Title: Anchor Point
Fandon: The Avengers (2012)
Pairing: Clint/Coulson
Rating: PG13 [This chapter. References to violence.]
Summary: Six nights in one bed.
Wednesday, November 21, 2007. 10:33 p.m. EST Phil watched the second hand tick past twelve, marking the passage of another sleepless minute, and resisted the urge to sigh.
Clint was fast asleep in his arms, wrapped in the unshakeable unconsciousness of painkillers and muscle relaxers. Wherever Phil put his hands, he could feel the rough edge of bandages or the tender swelling of bruises, the inescapable evidence of one more trauma to be reported and catalogued and shuffled away into Clint’s over-stuffed personnel file.
He wasn’t thinking about Clint lying on the sidewalk, face awash in fresh blood, or about the detached, clinical description Clint had given of Park’s first assault. He wasn’t thinking about the dozen executable plans he could set in motion to ensure that Park never came back from Antarctica, and he certainly wasn’t thinking about what Park’s face would look like as he writhed on the floor, slowly bleeding out from a precisely placed knife wound in his stomach.
The implement would need to be dulled in order to inflict greater damage. A letter-opener, perhaps? Or a steak knife. Maybe even using an arrow to gouge....
Clint stirred in his sleep with a faint whine, and Phil pressed a soothing hand to his chest.
“It’s okay,” he whispered gently. “You’re okay. I’m here.”
Clint gave a little snuffle and shifted, hooking one of his feet back around Phil’s ankle and burying his face in the pillow. His hand flexed around Phil’s, and his breathing evened out again as he stilled. Phil exhaled.
Damaged goods. Clint had called himself damaged goods, like he was something to be used and traded and sold, relegated to the ten-cents table from which Phil had claimed him. He had his flaws and his baggage, sure, maybe even more than most, but Phil would have gladly given his whole life for just a fraction of Clint and called it a bargain.
For the first time, Phil allowed himself to think about Colombia. Not about red wounds and pale skin and the flash of a knife, but about watching a dying soldier slowly raise his arm and take aim at Clint.
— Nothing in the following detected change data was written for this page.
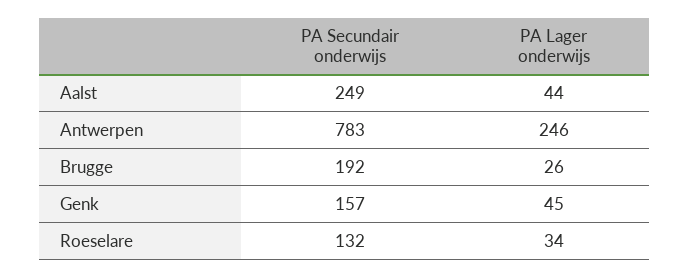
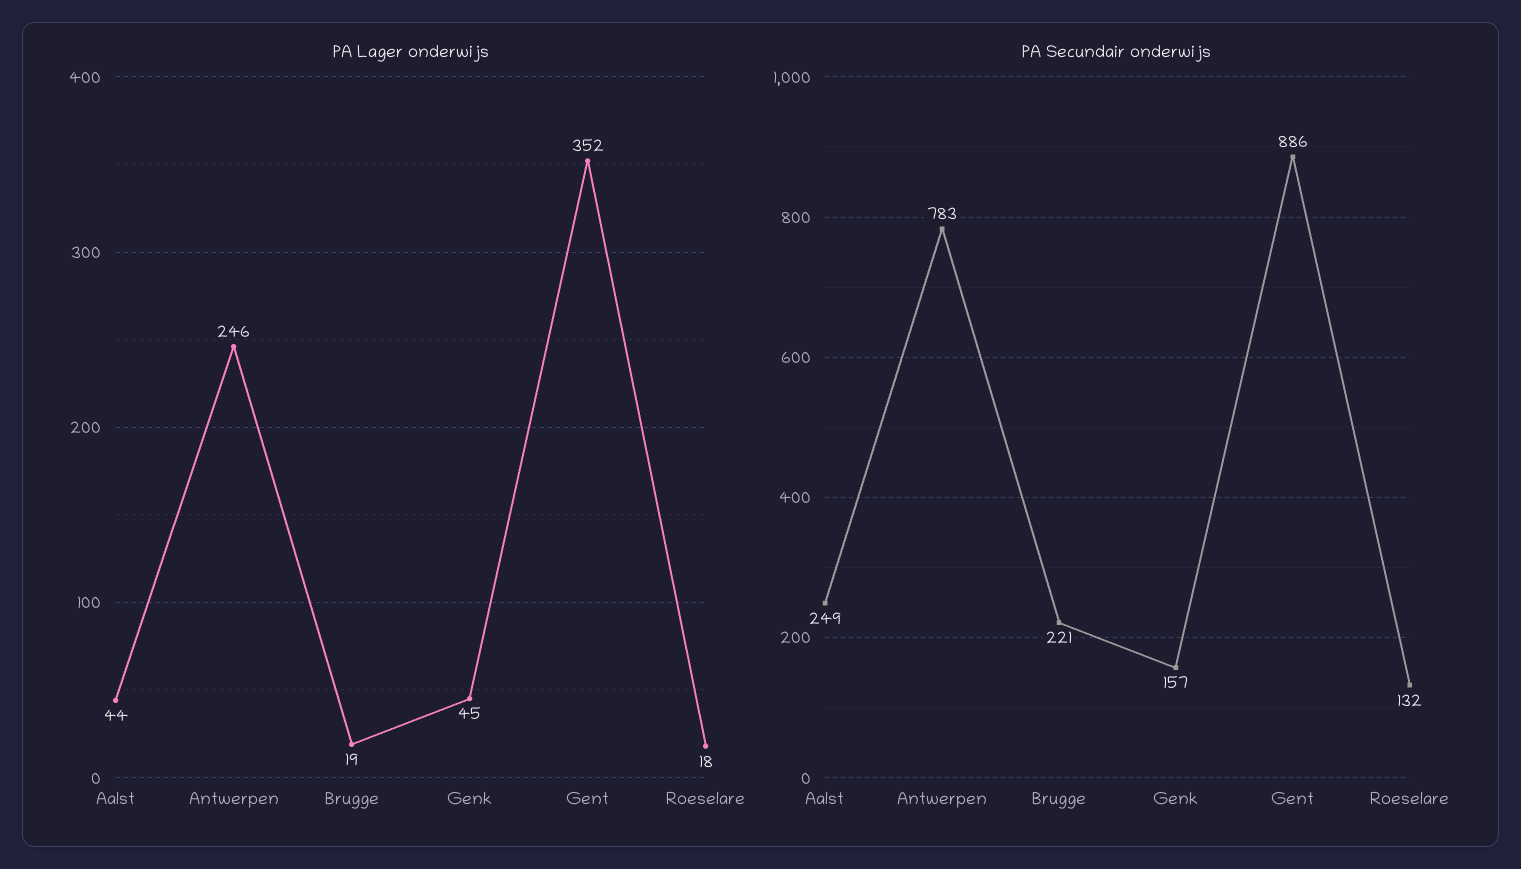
  {
    "PA Secundair onderwijs": {
      "Aalst": 249,
      "Antwerpen": 783,
-     "Brugge": 192,
+     "Brugge": 221,
      "Genk": 157,
-     "Roeselare": 132
+     "Roeselare": 132,
+     "Gent": 886
    },
    "PA Lager onderwijs": {
      "Aalst": 44,
      "Antwerpen": 246,
-     "Brugge": 26,
+     "Brugge": 19,
      "Genk": 45,
-     "Roeselare": 34
+     "Roeselare": 18,
+     "Gent": 352
    }
  }

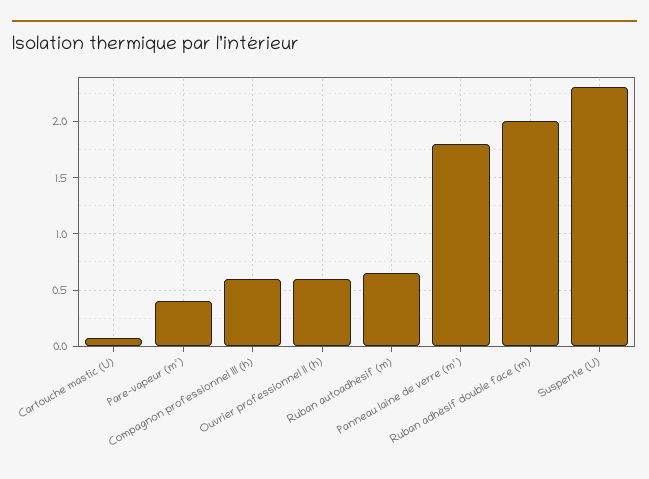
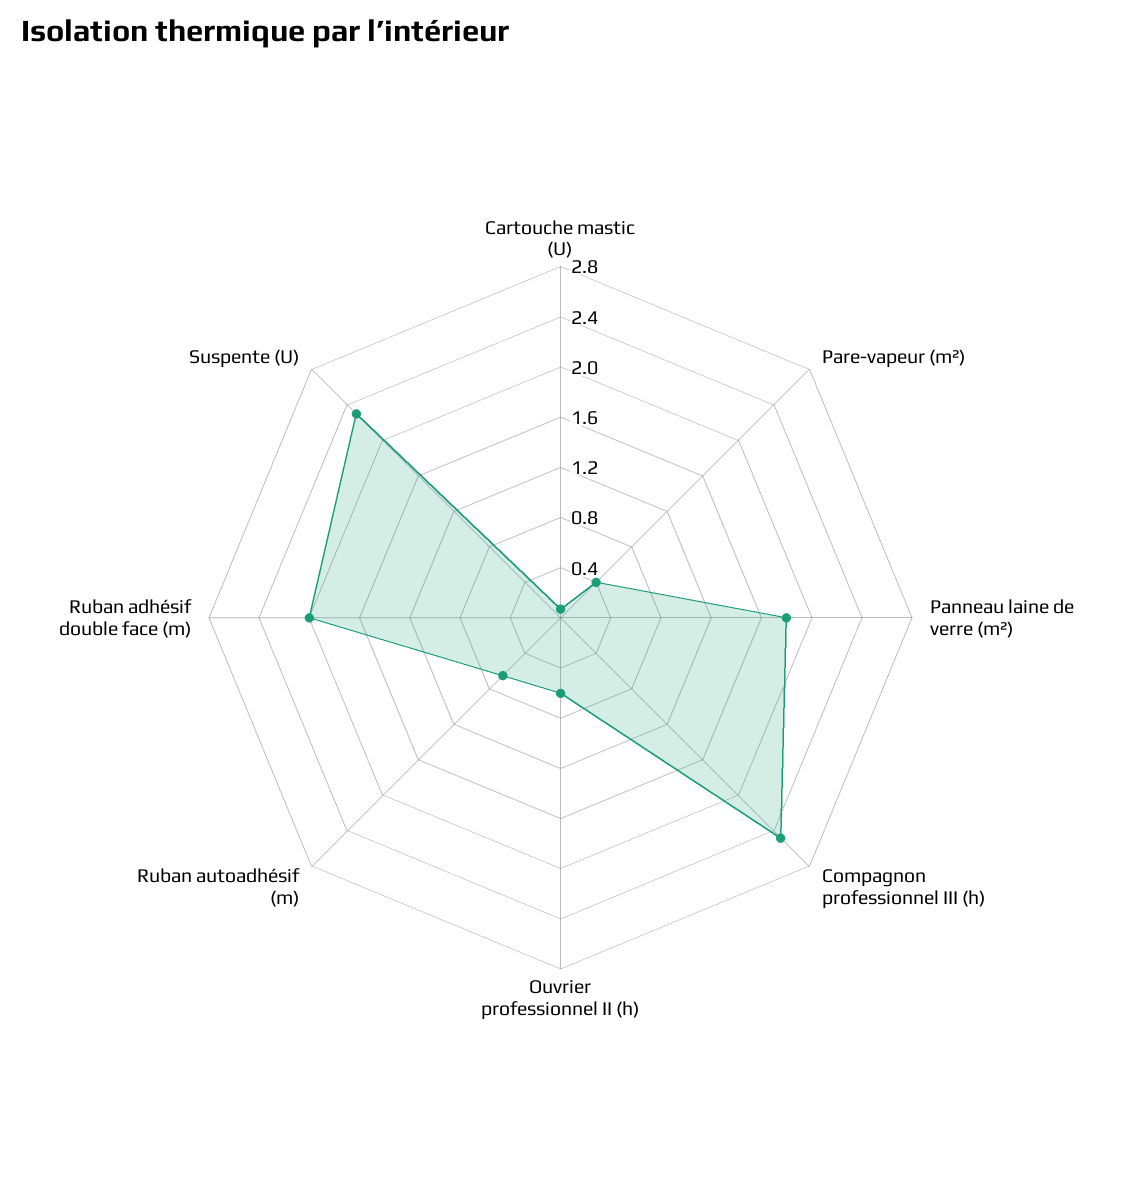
  {
    "Cartouche mastic (U)": 0.1,
    "Pare-vapeur (m²)": 0.4,
-   "Compagnon professionnel III (h)": 0.6,
+   "Compagnon professionnel III (h)": 2.5,
    "Ouvrier professionnel II (h)": 0.6,
    "Ruban autoadhésif (m)": 0.7,
    "Panneau laine de verre (m²)": 1.8,
    "Ruban adhésif double face (m)": 2,
    "Suspente (U)": 2.3
  }

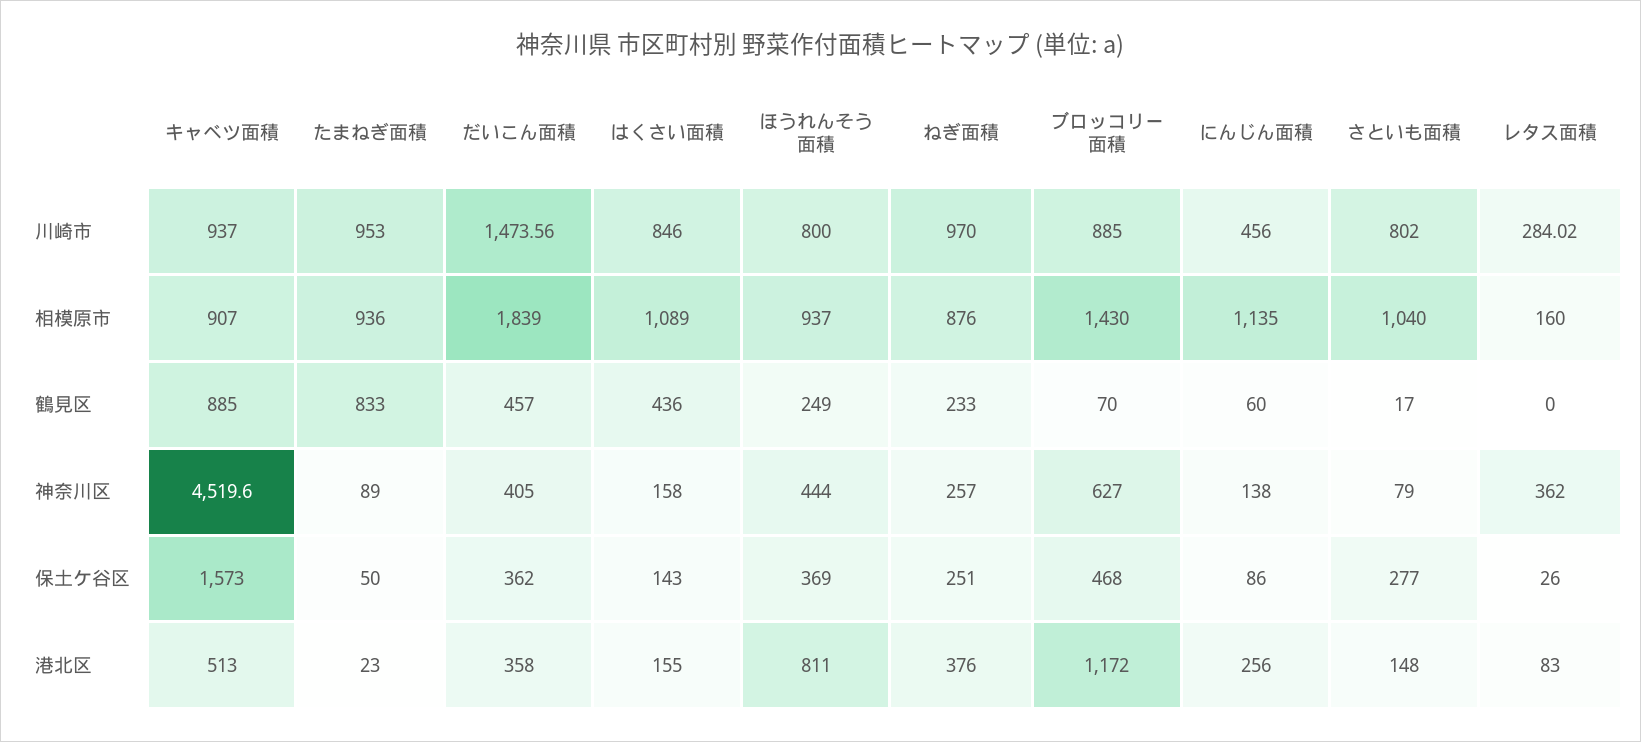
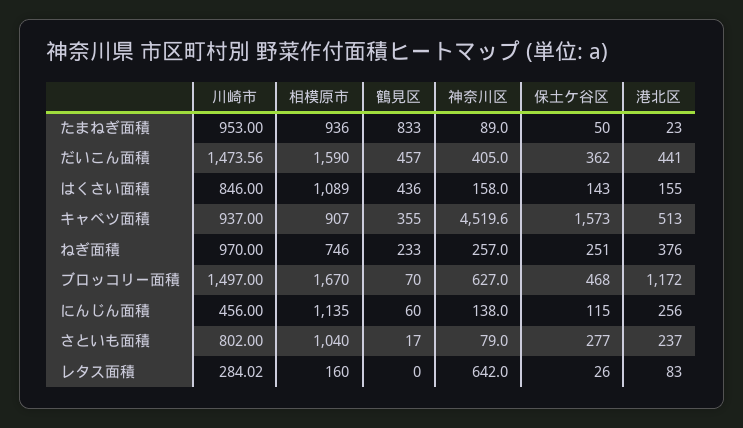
  {
    "キャベツ面積": {
      "川崎市": 937,
      "相模原市": 907,
-     "鶴見区": 885,
+     "鶴見区": 355,
      "神奈川区": 4519.6,
      "保土ケ谷区": 1573,
      "港北区": 513
    },
    "たまねぎ面積": {
      "川崎市": 953,
      "相模原市": 936,
      "鶴見区": 833,
      "神奈川区": 89,
      "保土ケ谷区": 50,
      "港北区": 23
    },
    "だいこん面積": {
      "川崎市": 1473.56,
-     "相模原市": 1839,
+     "相模原市": 1590,
      "鶴見区": 457,
      "神奈川区": 405,
      "保土ケ谷区": 362,
-     "港北区": 358
+     "港北区": 441
    },
    "はくさい面積": {
      "川崎市": 846,
      "相模原市": 1089,
      "鶴見区": 436,
      "神奈川区": 158,
      "保土ケ谷区": 143,
      "港北区": 155
    },
-   "ほうれんそう面積": {
-     "川崎市": 800,
-     "相模原市": 937,
-     "鶴見区": 249,
-     "神奈川区": 444,
-     "保土ケ谷区": 369,
-     "港北区": 811
-   },
    "ねぎ面積": {
      "川崎市": 970,
-     "相模原市": 876,
+     "相模原市": 746,
      "鶴見区": 233,
      "神奈川区": 257,
      "保土ケ谷区": 251,
      "港北区": 376
    },
    "ブロッコリー面積": {
-     "川崎市": 885,
+     "川崎市": 1497,
-     "相模原市": 1430,
+     "相模原市": 1670,
      "鶴見区": 70,
      "神奈川区": 627,
      "保土ケ谷区": 468,
      "港北区": 1172
    },
    "にんじん面積": {
      "川崎市": 456,
      "相模原市": 1135,
      "鶴見区": 60,
      "神奈川区": 138,
-     "保土ケ谷区": 86,
+     "保土ケ谷区": 115,
      "港北区": 256
    },
    "さといも面積": {
      "川崎市": 802,
      "相模原市": 1040,
      "鶴見区": 17,
      "神奈川区": 79,
      "保土ケ谷区": 277,
-     "港北区": 148
+     "港北区": 237
    },
    "レタス面積": {
      "川崎市": 284.02,
      "相模原市": 160,
      "鶴見区": 0,
-     "神奈川区": 362,
+     "神奈川区": 642,
      "保土ケ谷区": 26,
      "港北区": 83
    }
  }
He’d seen it, caught the movement as it began, but it felt like he could have counted every synapse as the image traveled from his eyes and through his brain and out of his mouth in a shout of warning. He couldn’t move, couldn’t stop it, could barely breathe or speak. All he could do was watch the trigger compress under the soldier’s finger.
He felt now as he’d felt in that moment, perhaps with less intensity and urgency, but with equal helplessness and fear.
It was given that he would take a bullet for Clint - a hundred bullets, or shrapnel, or a guided missile, or the full force of a nuclear explosion - but the strength of that willingness was only as good as his ability to physically place himself between Clint and the impending threat.
He couldn’t block a bullet if he couldn’t move or stop an attack if he wasn’t there, and he couldn’t get between Clint and the thousand remembered horrors in his head. Clint could take care of himself, to be sure; he didn’t need Phil to fight his battles, or for anything else. Still, nothing put knots in Phil’s gut like having to sit aside like a useless cock and just watch.
It was the gasp of pain on the other end of the comm. It was the enemy spotted over a shoulder. It was every storm that beat and buffeted every nest. It was the tiny white waiting room in medical.
A car honked a few blocks away, and Phil sighed, his breath stirring the short hairs on the back of Clint’s neck, ghosting over the swollen, yellowing bruise. Clint shifted his head on the pillow and slept on.
The second hand completed another round, and Phil closed his eyes and wished for morning.